Maggie was leaning back again in her chair now; her face was still pale, and her soft eyes looked troubled.
“I wish you wouldn’t tell me heroic stories, Nancy,” she remarked, after a pause. “They make me feel so uncomfortable. If Priscilla Peel is going to be turned into a sort of heroine, she’ll be much more unbearable than in her former character.”
“Oh, Maggie, I wish you wouldn’t talk in that reckless way, nor pretend that you hate goodness. You know you adore it—you know you do! You know you are far and away the most lovable and bewitching, and the—the very best girl at St. Benet’s.”
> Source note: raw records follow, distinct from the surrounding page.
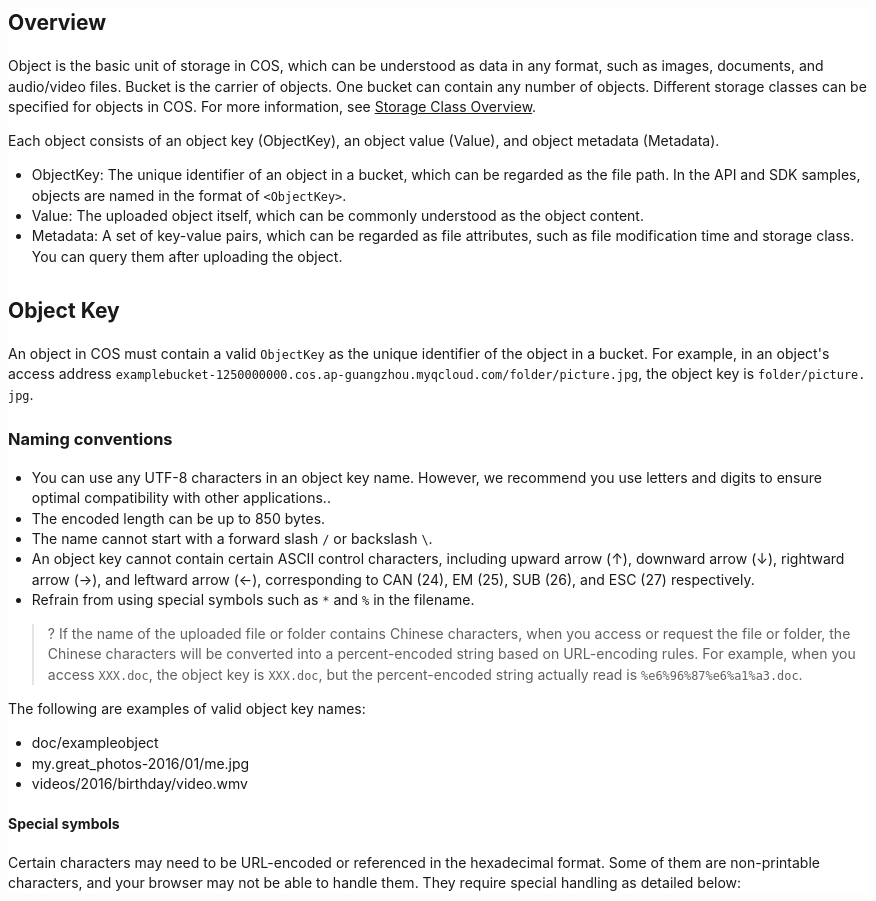 ## Overview

Object is the basic unit of storage in COS, which can be understood as data in any format, such as images, documents, and audio/video files. Bucket is the carrier of objects. One bucket can contain any number of objects. Different storage classes can be specified for objects in COS. For more information, see [Storage Class Overview](https://intl.cloud.tencent.com/document/product/436/30925).

Each object consists of an object key (ObjectKey), an object value (Value), and object metadata (Metadata).

- ObjectKey: The unique identifier of an object in a bucket, which can be regarded as the file path. In the API and SDK samples, objects are named in the format of `<ObjectKey>`.
- Value: The uploaded object itself, which can be commonly understood as the object content.
- Metadata: A set of key-value pairs, which can be regarded as file attributes, such as file modification time and storage class. You can query them after uploading the object.


## Object Key

An object in COS must contain a valid `ObjectKey` as the unique identifier of the object in a bucket.
For example, in an object's access address `examplebucket-1250000000.cos.ap-guangzhou.myqcloud.com/folder/picture.jpg`, the object key is `folder/picture.jpg`.

### Naming conventions

- You can use any UTF-8 characters in an object key name. However, we recommend you use letters and digits to ensure optimal compatibility with other applications..
- The encoded length can be up to 850 bytes.
- The name cannot start with a forward slash `/` or backslash <code>\\</code>.
- An object key cannot contain certain ASCII control characters, including upward arrow (↑), downward arrow (↓), rightward arrow (→), and leftward arrow (←), corresponding to CAN (24), EM (25), SUB (26), and ESC (27) respectively.
- Refrain from using special symbols such as `*` and `%` in the filename.

>? If the name of the uploaded file or folder contains Chinese characters, when you access or request the file or folder, the Chinese characters will be converted into a percent-encoded string based on URL-encoding rules.
> For example, when you access `XXX.doc`, the object key is `XXX.doc`, but the percent-encoded string actually read is `%e6%96%87%e6%a1%a3.doc`.
> 


The following are examples of valid object key names:
- doc/exampleobject
- my.great_photos-2016/01/me.jpg
- videos/2016/birthday/video.wmv

#### Special symbols

Certain characters may need to be URL-encoded or referenced in the hexadecimal format. Some of them are non-printable characters, and your browser may not be able to handle them. They require special handling as detailed below:
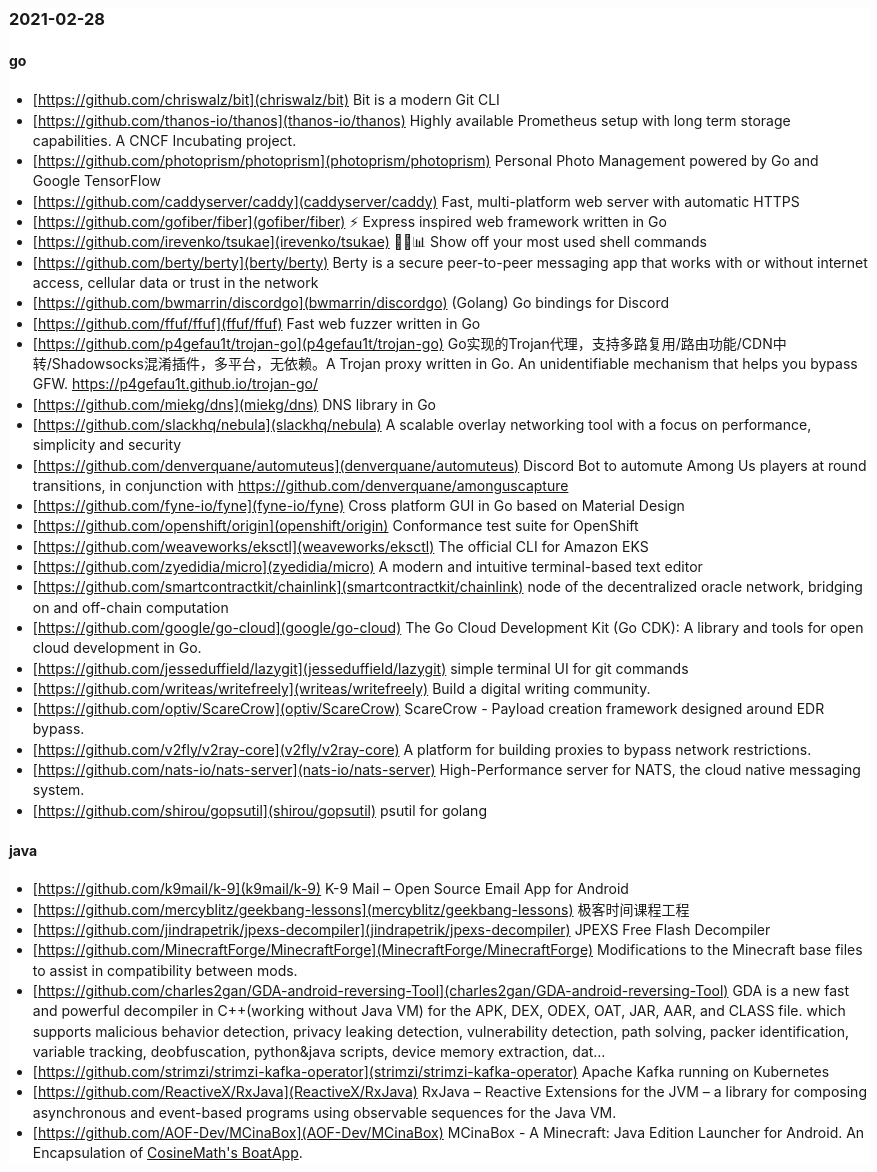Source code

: ### 2021-02-28

#### go
* [https://github.com/chriswalz/bit](chriswalz/bit) Bit is a modern Git CLI
* [https://github.com/thanos-io/thanos](thanos-io/thanos) Highly available Prometheus setup with long term storage capabilities. A CNCF Incubating project.
* [https://github.com/photoprism/photoprism](photoprism/photoprism) Personal Photo Management powered by Go and Google TensorFlow
* [https://github.com/caddyserver/caddy](caddyserver/caddy) Fast, multi-platform web server with automatic HTTPS
* [https://github.com/gofiber/fiber](gofiber/fiber) ⚡️ Express inspired web framework written in Go
* [https://github.com/irevenko/tsukae](irevenko/tsukae) 🧑‍💻📊 Show off your most used shell commands
* [https://github.com/berty/berty](berty/berty) Berty is a secure peer-to-peer messaging app that works with or without internet access, cellular data or trust in the network
* [https://github.com/bwmarrin/discordgo](bwmarrin/discordgo) (Golang) Go bindings for Discord
* [https://github.com/ffuf/ffuf](ffuf/ffuf) Fast web fuzzer written in Go
* [https://github.com/p4gefau1t/trojan-go](p4gefau1t/trojan-go) Go实现的Trojan代理，支持多路复用/路由功能/CDN中转/Shadowsocks混淆插件，多平台，无依赖。A Trojan proxy written in Go. An unidentifiable mechanism that helps you bypass GFW. https://p4gefau1t.github.io/trojan-go/
* [https://github.com/miekg/dns](miekg/dns) DNS library in Go
* [https://github.com/slackhq/nebula](slackhq/nebula) A scalable overlay networking tool with a focus on performance, simplicity and security
* [https://github.com/denverquane/automuteus](denverquane/automuteus) Discord Bot to automute Among Us players at round transitions, in conjunction with https://github.com/denverquane/amonguscapture
* [https://github.com/fyne-io/fyne](fyne-io/fyne) Cross platform GUI in Go based on Material Design
* [https://github.com/openshift/origin](openshift/origin) Conformance test suite for OpenShift
* [https://github.com/weaveworks/eksctl](weaveworks/eksctl) The official CLI for Amazon EKS
* [https://github.com/zyedidia/micro](zyedidia/micro) A modern and intuitive terminal-based text editor
* [https://github.com/smartcontractkit/chainlink](smartcontractkit/chainlink) node of the decentralized oracle network, bridging on and off-chain computation
* [https://github.com/google/go-cloud](google/go-cloud) The Go Cloud Development Kit (Go CDK): A library and tools for open cloud development in Go.
* [https://github.com/jesseduffield/lazygit](jesseduffield/lazygit) simple terminal UI for git commands
* [https://github.com/writeas/writefreely](writeas/writefreely) Build a digital writing community.
* [https://github.com/optiv/ScareCrow](optiv/ScareCrow) ScareCrow - Payload creation framework designed around EDR bypass.
* [https://github.com/v2fly/v2ray-core](v2fly/v2ray-core) A platform for building proxies to bypass network restrictions.
* [https://github.com/nats-io/nats-server](nats-io/nats-server) High-Performance server for NATS, the cloud native messaging system.
* [https://github.com/shirou/gopsutil](shirou/gopsutil) psutil for golang

#### java
* [https://github.com/k9mail/k-9](k9mail/k-9) K-9 Mail – Open Source Email App for Android
* [https://github.com/mercyblitz/geekbang-lessons](mercyblitz/geekbang-lessons) 极客时间课程工程
* [https://github.com/jindrapetrik/jpexs-decompiler](jindrapetrik/jpexs-decompiler) JPEXS Free Flash Decompiler
* [https://github.com/MinecraftForge/MinecraftForge](MinecraftForge/MinecraftForge) Modifications to the Minecraft base files to assist in compatibility between mods.
* [https://github.com/charles2gan/GDA-android-reversing-Tool](charles2gan/GDA-android-reversing-Tool) GDA is a new fast and powerful decompiler in C++(working without Java VM) for the APK, DEX, ODEX, OAT, JAR, AAR, and CLASS file. which supports malicious behavior detection, privacy leaking detection, vulnerability detection, path solving, packer identification, variable tracking, deobfuscation, python&java scripts, device memory extraction, dat…
* [https://github.com/strimzi/strimzi-kafka-operator](strimzi/strimzi-kafka-operator) Apache Kafka running on Kubernetes
* [https://github.com/ReactiveX/RxJava](ReactiveX/RxJava) RxJava – Reactive Extensions for the JVM – a library for composing asynchronous and event-based programs using observable sequences for the Java VM.
* [https://github.com/AOF-Dev/MCinaBox](AOF-Dev/MCinaBox) MCinaBox - A Minecraft: Java Edition Launcher for Android. An Encapsulation of [CosineMath's BoatApp](https://github.com/AOF-Dev/BoatApp).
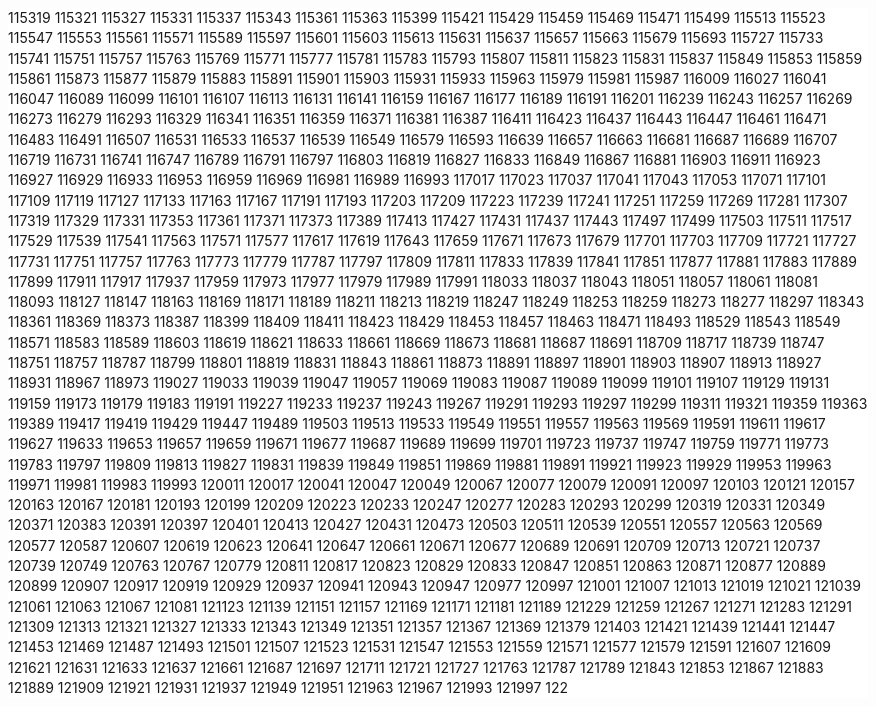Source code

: 115319 115321 115327 115331 115337 115343 115361 115363 115399 115421 115429 115459 115469 115471 115499 115513 115523 115547 115553 115561 115571 115589 115597 115601 115603 115613 115631 115637 115657 115663 115679 115693 115727 115733 115741 115751 115757 115763 115769 115771 115777 115781 115783 115793 115807 115811 115823 115831 115837 115849 115853 115859 115861 115873 115877 115879 115883 115891 115901 115903 115931 115933 115963 115979 115981 115987 116009 116027 116041 116047 116089 116099 116101 116107 116113 116131 116141 116159 116167 116177 116189 116191 116201 116239 116243 116257 116269 116273 116279 116293 116329 116341 116351 116359 116371 116381 116387 116411 116423 116437 116443 116447 116461 116471 116483 116491 116507 116531 116533 116537 116539 116549 116579 116593 116639 116657 116663 116681 116687 116689 116707 116719 116731 116741 116747 116789 116791 116797 116803 116819 116827 116833 116849 116867 116881 116903 116911 116923 116927 116929 116933 116953 116959 116969 116981 116989 116993 117017 117023 117037 117041 117043 117053 117071 117101 117109 117119 117127 117133 117163 117167 117191 117193 117203 117209 117223 117239 117241 117251 117259 117269 117281 117307 117319 117329 117331 117353 117361 117371 117373 117389 117413 117427 117431 117437 117443 117497 117499 117503 117511 117517 117529 117539 117541 117563 117571 117577 117617 117619 117643 117659 117671 117673 117679 117701 117703 117709 117721 117727 117731 117751 117757 117763 117773 117779 117787 117797 117809 117811 117833 117839 117841 117851 117877 117881 117883 117889 117899 117911 117917 117937 117959 117973 117977 117979 117989 117991 118033 118037 118043 118051 118057 118061 118081 118093 118127 118147 118163 118169 118171 118189 118211 118213 118219 118247 118249 118253 118259 118273 118277 118297 118343 118361 118369 118373 118387 118399 118409 118411 118423 118429 118453 118457 118463 118471 118493 118529 118543 118549 118571 118583 118589 118603 118619 118621 118633 118661 118669 118673 118681 118687 118691 118709 118717 118739 118747 118751 118757 118787 118799 118801 118819 118831 118843 118861 118873 118891 118897 118901 118903 118907 118913 118927 118931 118967 118973 119027 119033 119039 119047 119057 119069 119083 119087 119089 119099 119101 119107 119129 119131 119159 119173 119179 119183 119191 119227 119233 119237 119243 119267 119291 119293 119297 119299 119311 119321 119359 119363 119389 119417 119419 119429 119447 119489 119503 119513 119533 119549 119551 119557 119563 119569 119591 119611 119617 119627 119633 119653 119657 119659 119671 119677 119687 119689 119699 119701 119723 119737 119747 119759 119771 119773 119783 119797 119809 119813 119827 119831 119839 119849 119851 119869 119881 119891 119921 119923 119929 119953 119963 119971 119981 119983 119993 120011 120017 120041 120047 120049 120067 120077 120079 120091 120097 120103 120121 120157 120163 120167 120181 120193 120199 120209 120223 120233 120247 120277 120283 120293 120299 120319 120331 120349 120371 120383 120391 120397 120401 120413 120427 120431 120473 120503 120511 120539 120551 120557 120563 120569 120577 120587 120607 120619 120623 120641 120647 120661 120671 120677 120689 120691 120709 120713 120721 120737 120739 120749 120763 120767 120779 120811 120817 120823 120829 120833 120847 120851 120863 120871 120877 120889 120899 120907 120917 120919 120929 120937 120941 120943 120947 120977 120997 121001 121007 121013 121019 121021 121039 121061 121063 121067 121081 121123 121139 121151 121157 121169 121171 121181 121189 121229 121259 121267 121271 121283 121291 121309 121313 121321 121327 121333 121343 121349 121351 121357 121367 121369 121379 121403 121421 121439 121441 121447 121453 121469 121487 121493 121501 121507 121523 121531 121547 121553 121559 121571 121577 121579 121591 121607 121609 121621 121631 121633 121637 121661 121687 121697 121711 121721 121727 121763 121787 121789 121843 121853 121867 121883 121889 121909 121921 121931 121937 121949 121951 121963 121967 121993 121997 122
“No, dear little Nance, you are quite mistaken. Perhaps I’m bewitching—I suppose to a certain extent I am, for people always tell me so—but I’m not lovable, and I’m not good. There, my dear, do let us turn from that uninteresting person—Maggie Oliphant. And so, Nancy, you are going to worship Priscilla Peel in future?”
“Oh, dear no! that’s not my way. But I’m going to respect her very much. I think we have both rather shunned her lately, and I did feel sure at first that you meant to be very kind to her, Maggie.”
Miss Oliphant yawned. It was her way to get over emotion very quickly. A moment before her face had been all eloquent with feeling; now its expression was distinctly bored, and her lazy eyes were not even open to their full extent.
“Perhaps I found her stupid,” she said, “and so for that reason dropped her. Perhaps I would have continued to be kind if she had reciprocated attentions, but she did not. I am glad now, very glad, that we are unlikely to be friends, for, after what you have just told me, I should probably find her insupportable. Are you going, Nancy?”
“Yes, I promised to have cocoa with Annie Day. I had almost forgotten. Good-night, Maggie.”
Nancy shut the door softly behind her, and Maggie closed her eyes for a moment with a sigh of relief.
“It’s nice to be alone,” she said, softly, under her breath, “it’s nice, and yet it isn’t nice. Nancy irritated me dreadfully this evening. I don’t like stories about good people. I don’t wish to think about good people. I am determined that I will not allow my thoughts to dwell on that unpleasant Priscilla Peel, and her pathetic poverty, and her burst of heroics. It is too trying to hear footsteps in that room. No, I will not think of that room, nor of its inmate. Now, if I could only go to sleep!”